◆ **What to produce**
Please repeat the records beneath this task exactly as they appear, but skip the images.

Stored data entries:
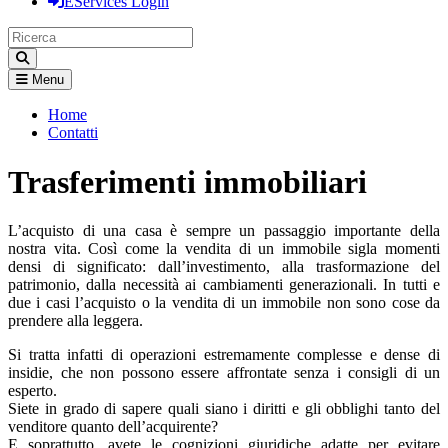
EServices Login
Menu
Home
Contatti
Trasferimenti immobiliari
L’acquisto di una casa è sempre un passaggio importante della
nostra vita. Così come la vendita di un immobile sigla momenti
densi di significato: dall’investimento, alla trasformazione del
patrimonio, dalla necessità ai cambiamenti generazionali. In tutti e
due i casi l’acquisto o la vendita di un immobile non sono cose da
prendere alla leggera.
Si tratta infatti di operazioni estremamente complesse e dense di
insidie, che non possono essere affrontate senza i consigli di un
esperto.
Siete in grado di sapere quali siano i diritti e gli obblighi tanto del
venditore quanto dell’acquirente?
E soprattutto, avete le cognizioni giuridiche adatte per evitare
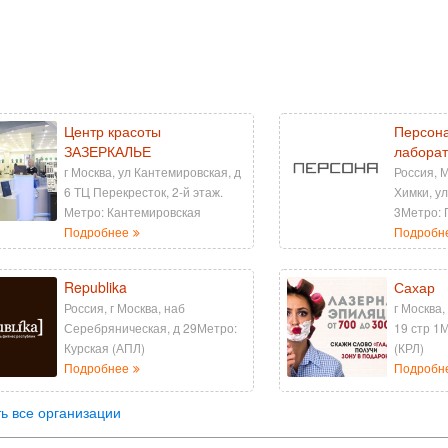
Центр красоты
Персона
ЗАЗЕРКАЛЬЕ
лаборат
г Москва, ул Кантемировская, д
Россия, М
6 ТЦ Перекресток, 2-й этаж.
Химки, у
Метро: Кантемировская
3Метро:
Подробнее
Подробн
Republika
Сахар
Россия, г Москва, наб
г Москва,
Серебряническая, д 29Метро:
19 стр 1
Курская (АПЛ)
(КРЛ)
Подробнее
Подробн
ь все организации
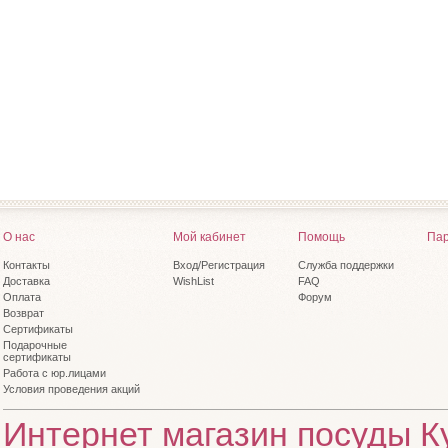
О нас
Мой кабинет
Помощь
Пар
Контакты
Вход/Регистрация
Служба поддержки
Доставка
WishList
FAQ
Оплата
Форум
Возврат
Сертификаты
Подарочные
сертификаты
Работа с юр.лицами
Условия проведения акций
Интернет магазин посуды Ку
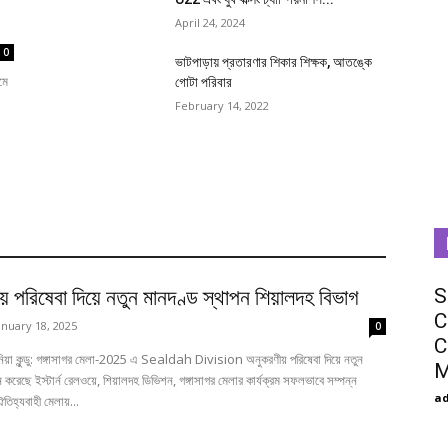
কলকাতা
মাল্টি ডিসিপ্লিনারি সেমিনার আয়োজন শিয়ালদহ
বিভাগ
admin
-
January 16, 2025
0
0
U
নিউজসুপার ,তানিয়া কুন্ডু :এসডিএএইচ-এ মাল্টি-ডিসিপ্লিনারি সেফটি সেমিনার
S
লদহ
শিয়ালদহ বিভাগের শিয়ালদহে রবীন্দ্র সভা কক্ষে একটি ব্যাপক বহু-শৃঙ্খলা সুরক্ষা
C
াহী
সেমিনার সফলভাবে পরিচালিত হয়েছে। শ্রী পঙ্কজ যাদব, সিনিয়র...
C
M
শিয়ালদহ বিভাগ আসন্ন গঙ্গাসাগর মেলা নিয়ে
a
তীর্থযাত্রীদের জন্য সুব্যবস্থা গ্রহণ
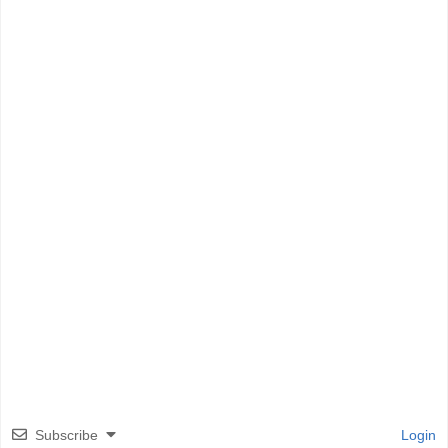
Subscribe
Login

◆ **Response area**
EServices Login
Menu
Home
Contatti
Trasferimenti immobiliari
L’acquisto di una casa è sempre un passaggio importante della
nostra vita. Così come la vendita di un immobile sigla momenti
densi di significato: dall’investimento, alla trasformazione del
patrimonio, dalla necessità ai cambiamenti generazionali. In tutti e
due i casi l’acquisto o la vendita di un immobile non sono cose da
prendere alla leggera.
Si tratta infatti di operazioni estremamente complesse e dense di
insidie, che non possono essere affrontate senza i consigli di un
esperto.
Siete in grado di sapere quali siano i diritti e gli obblighi tanto del
venditore quanto dell’acquirente?
E soprattutto, avete le cognizioni giuridiche adatte per evitare
Центр красоты
Персона
ЗАЗЕРКАЛЬЕ
лаборат
г Москва, ул Кантемировская, д
Россия, М
6 ТЦ Перекресток, 2-й этаж.
Химки, у
Метро: Кантемировская
3Метро:
Подробнее
Подробн
Republika
Сахар
Россия, г Москва, наб
г Москва,
Серебряническая, д 29Метро:
19 стр 1
Курская (АПЛ)
(КРЛ)
Подробнее
Подробн
ь все организации
О нас
Мой кабинет
Помощь
Пар
Контакты
Вход/Регистрация
Служба поддержки
Доставка
WishList
FAQ
Оплата
Форум
Возврат
Сертификаты
Подарочные
сертификаты
Работа с юр.лицами
Условия проведения акций
Интернет магазин посуды Ку
কলকাতা
মাল্টি ডিসিপ্লিনারি সেমিনার আয়োজন শিয়ালদহ
বিভাগ
admin
-
January 16, 2025
0
0
U
নিউজসুপার ,তানিয়া কুন্ডু :এসডিএএইচ-এ মাল্টি-ডিসিপ্লিনারি সেফটি সেমিনার
S
লদহ
শিয়ালদহ বিভাগের শিয়ালদহে রবীন্দ্র সভা কক্ষে একটি ব্যাপক বহু-শৃঙ্খলা সুরক্ষা
C
াহী
সেমিনার সফলভাবে পরিচালিত হয়েছে। শ্রী পঙ্কজ যাদব, সিনিয়র...
C
M
শিয়ালদহ বিভাগ আসন্ন গঙ্গাসাগর মেলা নিয়ে
a
তীর্থযাত্রীদের জন্য সুব্যবস্থা গ্রহণ
Subscribe
Login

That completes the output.